Vocational concentration was most common for students with learning disabilities (40%) and speech impairments (30%). It was least common for those with multiple (16%) or visual impairments (19%). However, these groups had different explanations for having relatively few vocational concentrators. As noted previously, students with visual impairments were the most likely to be taking college preparatory classes; vocational courses may have been inconsistent with their college ambitions, and there may have been little room in their schedules to include them. In contrast, students with multiple disabilities were among the most severely impaired and may not have had the functional abilities to pursue advanced skill training in many vocational areas.
Vocational concentration also was significantly more common among male students than among females (40% versus 23%; p ‹ 0.001) and among white students than among African-American students (38% versus 16%; p ‹ 0.001). The extent to which these differences reflect differences in the preferences and goals of students and/or differences in the resources or programs available to them is unclear. Trade and industry was the most popular skill area among male vocational concentrators, 81% of whom concentrated in that skill area, whereas 62% of female students with disabilities who had a concentration in vocational education did so in office occupations. Virtually all students (92%) who concentrated in vocational education took those courses as regular education classes. More than one-third of students with disabilities (38%) combined their vocational instruction with a work-study program; however, the majority of that work experience was school based, rather than community based.Dropping Out of High School
The discussion thus far has considered the secondary school training of students with disabilities who had stayed in high school through four grade levels. They exited high school with a diploma, 22 credits, and a mixed bag of academic and vocational experiences. However, these students were fewer than 60% of those with disabilities who started high school: 30% of exiters from secondary school with disabilities dropped out of high school; another 8% dropped out before ever reaching high school.18 Among those who started high school but did not finish, the average age was 18 at the time of school leaving. Thus, dropouts with disabilities stayed in school as long as most of their peers who graduated, but at the time they left, they had earned only an average of 10 credits, fewer than half of the credits they needed to graduate.

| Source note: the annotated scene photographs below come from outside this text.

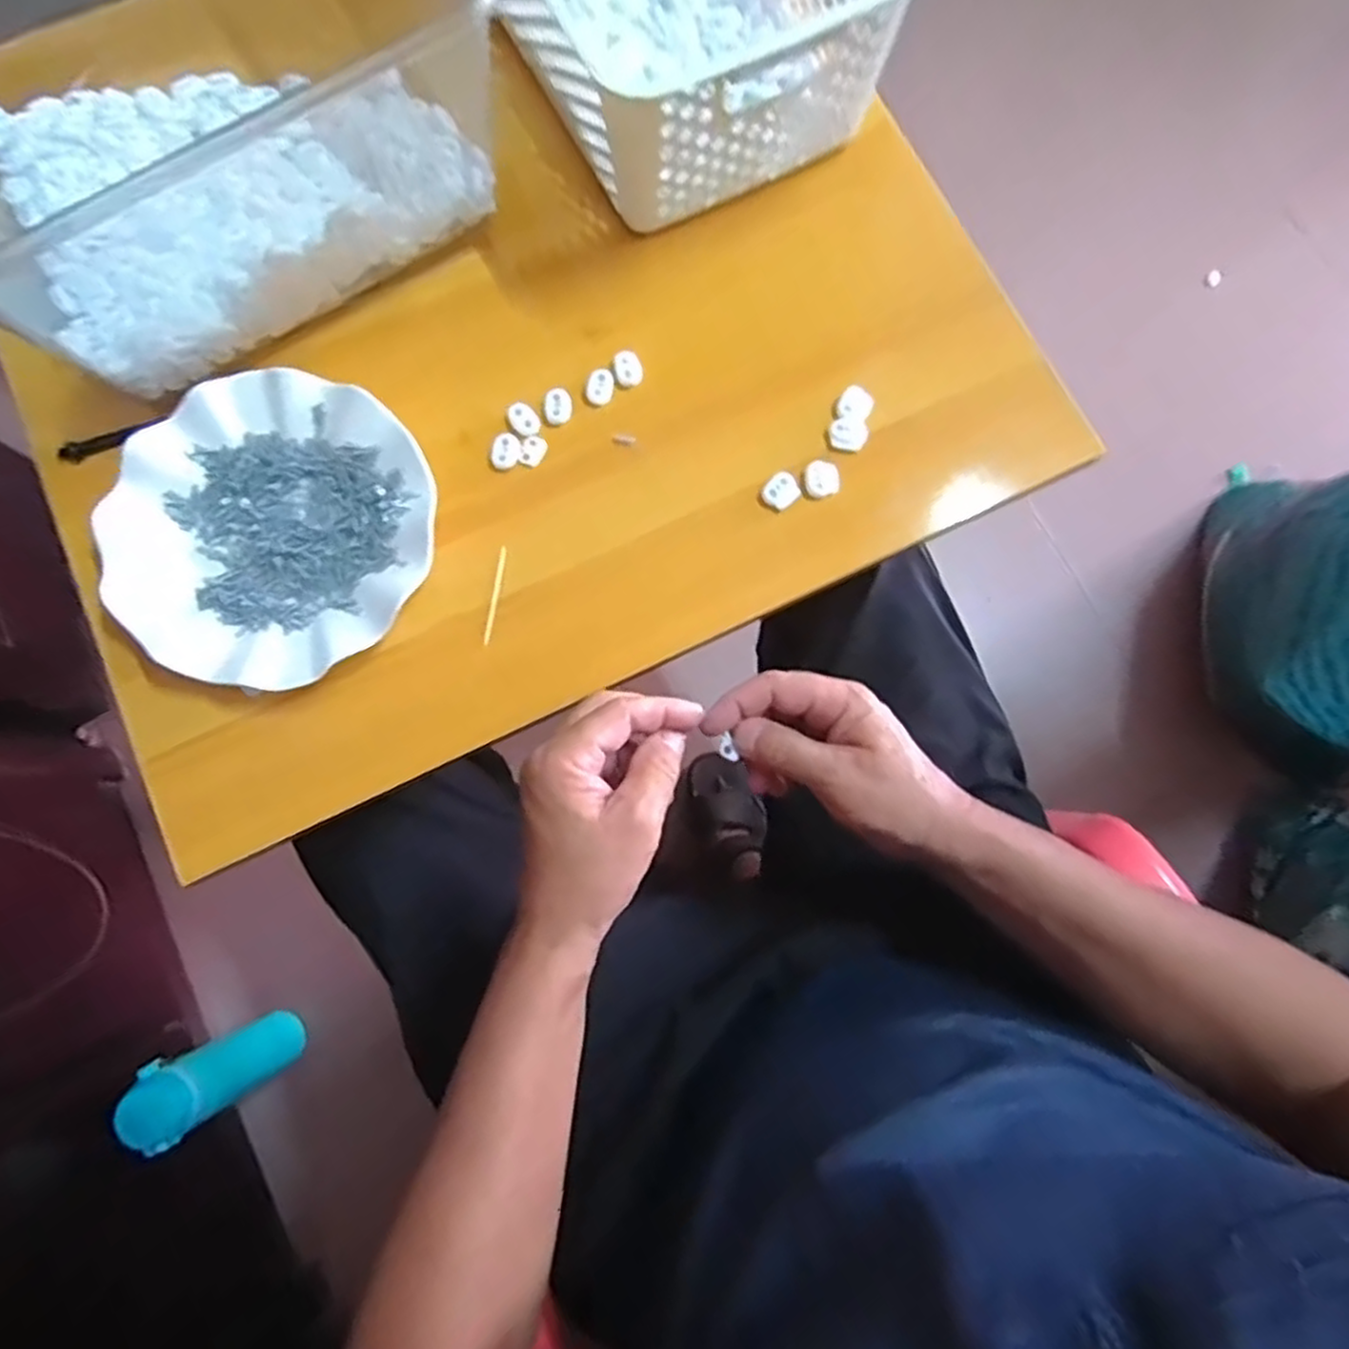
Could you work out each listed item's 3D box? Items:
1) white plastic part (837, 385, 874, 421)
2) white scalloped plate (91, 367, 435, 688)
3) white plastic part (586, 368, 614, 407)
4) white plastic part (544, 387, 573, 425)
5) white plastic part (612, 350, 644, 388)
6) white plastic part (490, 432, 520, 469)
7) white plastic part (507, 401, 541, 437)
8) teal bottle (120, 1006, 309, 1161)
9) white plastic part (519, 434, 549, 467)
[{"bbox_3d":[0.113,-0.168,0.460,0.021,0.007,0.020,0,78,-1],"label":"white plastic part"},{"bbox_3d":[-0.232,-0.086,0.428,0.176,0.022,0.178,0,78,-1],"label":"white scalloped plate"},{"bbox_3d":[-0.047,-0.180,0.462,0.017,0.004,0.025,7,78,0],"label":"white plastic part"},{"bbox_3d":[-0.072,-0.167,0.458,0.017,0.004,0.024,-7,78,-2],"label":"white plastic part"},{"bbox_3d":[-0.029,-0.193,0.465,0.018,0.006,0.022,-11,78,-3],"label":"white plastic part"},{"bbox_3d":[-0.103,-0.137,0.452,0.017,0.004,0.023,7,78,0],"label":"white plastic part"},{"bbox_3d":[-0.093,-0.158,0.456,0.016,0.004,0.023,-30,80,-7],"label":"white plastic part"},{"bbox_3d":[-0.447,0.393,0.731,0.058,0.211,0.069,-32,80,-7],"label":"teal bottle"},{"bbox_3d":[-0.087,-0.138,0.456,0.014,0.004,0.019,18,78,3],"label":"white plastic part"}]

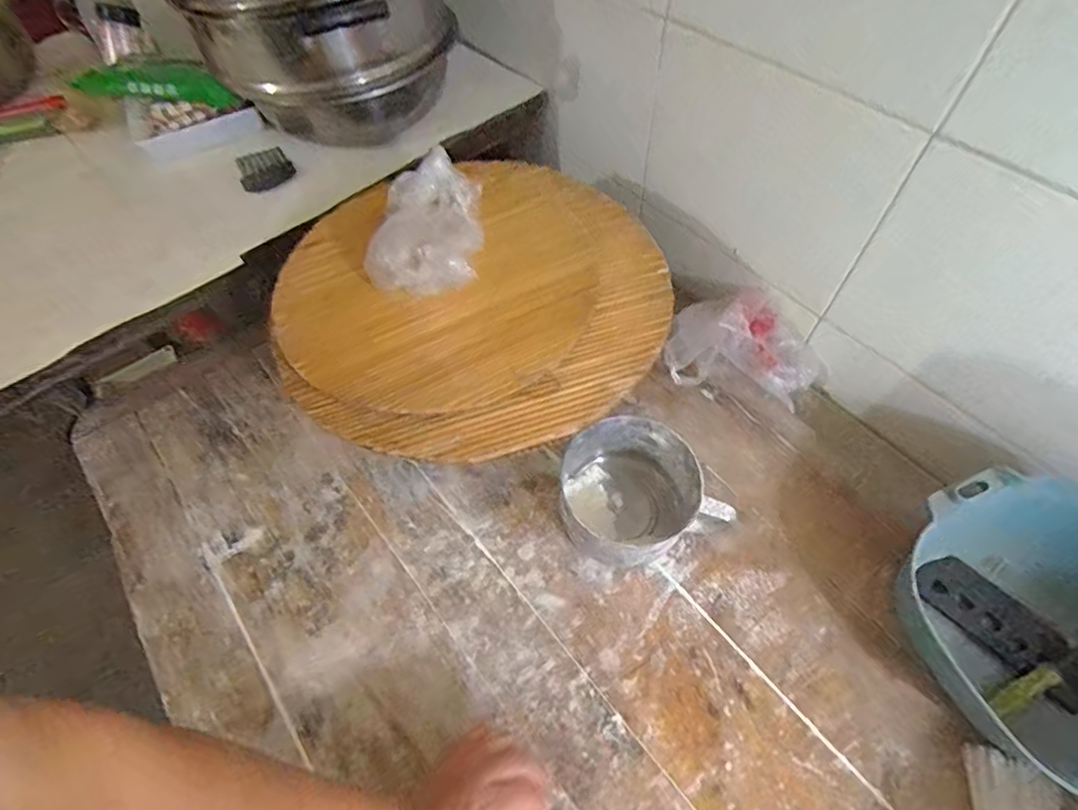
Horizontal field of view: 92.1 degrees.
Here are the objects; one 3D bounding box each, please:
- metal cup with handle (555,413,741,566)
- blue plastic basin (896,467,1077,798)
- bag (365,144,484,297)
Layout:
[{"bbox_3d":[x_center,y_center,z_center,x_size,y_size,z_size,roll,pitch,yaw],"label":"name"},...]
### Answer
[{"bbox_3d":[0.102,0.098,0.572,0.137,0.093,0.143,-1,59,1],"label":"metal cup with handle"},{"bbox_3d":[0.477,0.205,0.481,0.207,0.118,0.267,-16,60,-8],"label":"blue plastic basin"},{"bbox_3d":[-0.125,-0.214,0.593,0.110,0.059,0.200,1,60,5],"label":"bag"}]

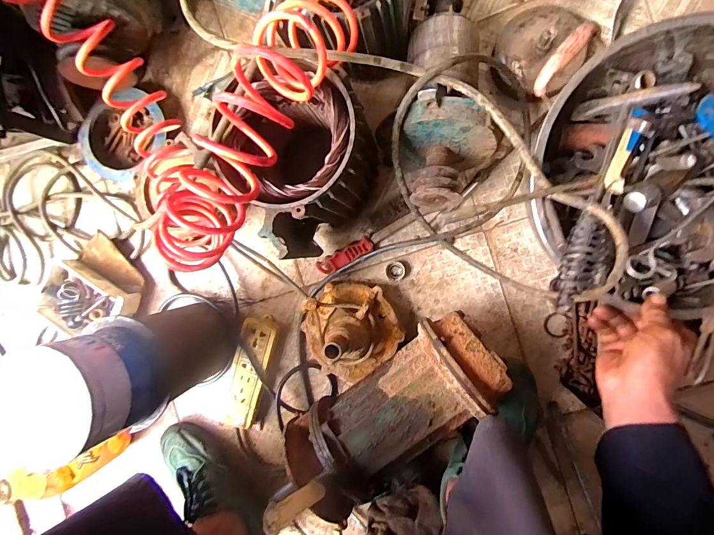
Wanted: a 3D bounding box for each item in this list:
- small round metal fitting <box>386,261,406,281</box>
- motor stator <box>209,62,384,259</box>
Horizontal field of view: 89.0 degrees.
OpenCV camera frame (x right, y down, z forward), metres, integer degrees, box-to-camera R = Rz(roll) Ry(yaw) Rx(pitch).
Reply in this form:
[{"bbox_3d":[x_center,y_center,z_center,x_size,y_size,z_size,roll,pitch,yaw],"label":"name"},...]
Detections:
[{"bbox_3d":[0.062,0.006,0.585,0.029,0.005,0.030,7,94,8],"label":"small round metal fitting"},{"bbox_3d":[-0.065,-0.114,0.480,0.170,0.190,0.197,2,93,8],"label":"motor stator"}]

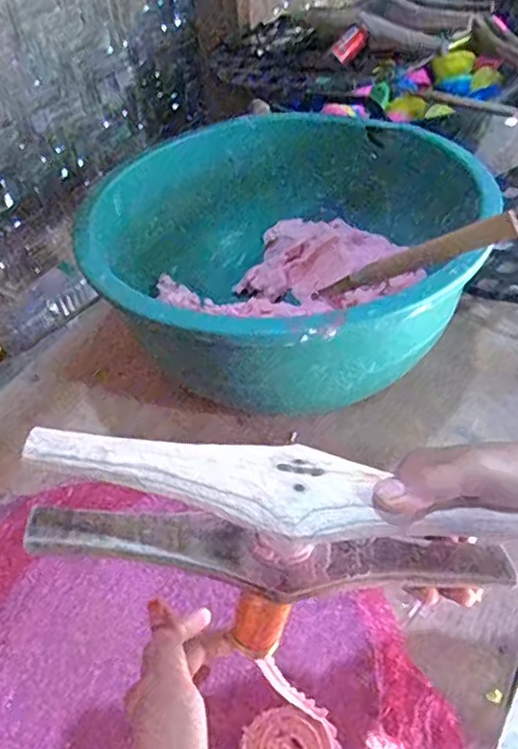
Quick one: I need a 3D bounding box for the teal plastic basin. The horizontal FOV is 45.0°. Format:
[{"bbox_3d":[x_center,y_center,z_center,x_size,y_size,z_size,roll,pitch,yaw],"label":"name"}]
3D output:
[{"bbox_3d":[0.025,-0.125,0.748,0.429,0.194,0.417,-4,45,4],"label":"teal plastic basin"}]

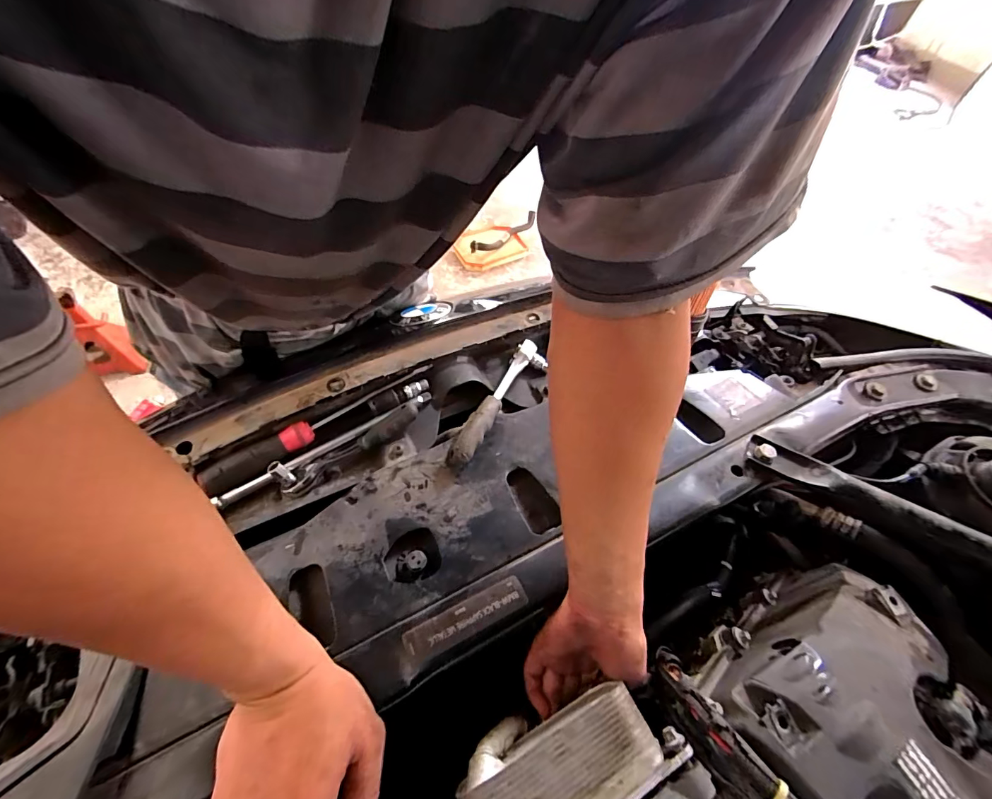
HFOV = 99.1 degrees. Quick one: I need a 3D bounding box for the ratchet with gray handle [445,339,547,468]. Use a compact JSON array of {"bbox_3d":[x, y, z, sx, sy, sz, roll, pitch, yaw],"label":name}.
[{"bbox_3d":[0.003,-0.002,0.467,0.030,0.029,0.184,26,58,11],"label":"ratchet with gray handle"}]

This poor record of credits earned resulted from repeated course failure on the part of many students with disabilities. At the time they entered high school, more than three-fourths of students with disabilities were at least a year older than their age peers, indicating that they may have been retained at grade level at some earlier point in their school careers. During four grade levels of high school, 64% failed at least one course. Course failure was found in the NLTS analyses to be among the strongest predictors that students would eventually drop out of school.5 Course failure and dropping out were most common for students with serious emotional disturbances, among whom more than three-fourths failed a course in high school and almost half dropped out. In contrast, among deaf students, 44% failed one or more courses, and 11% dropped out.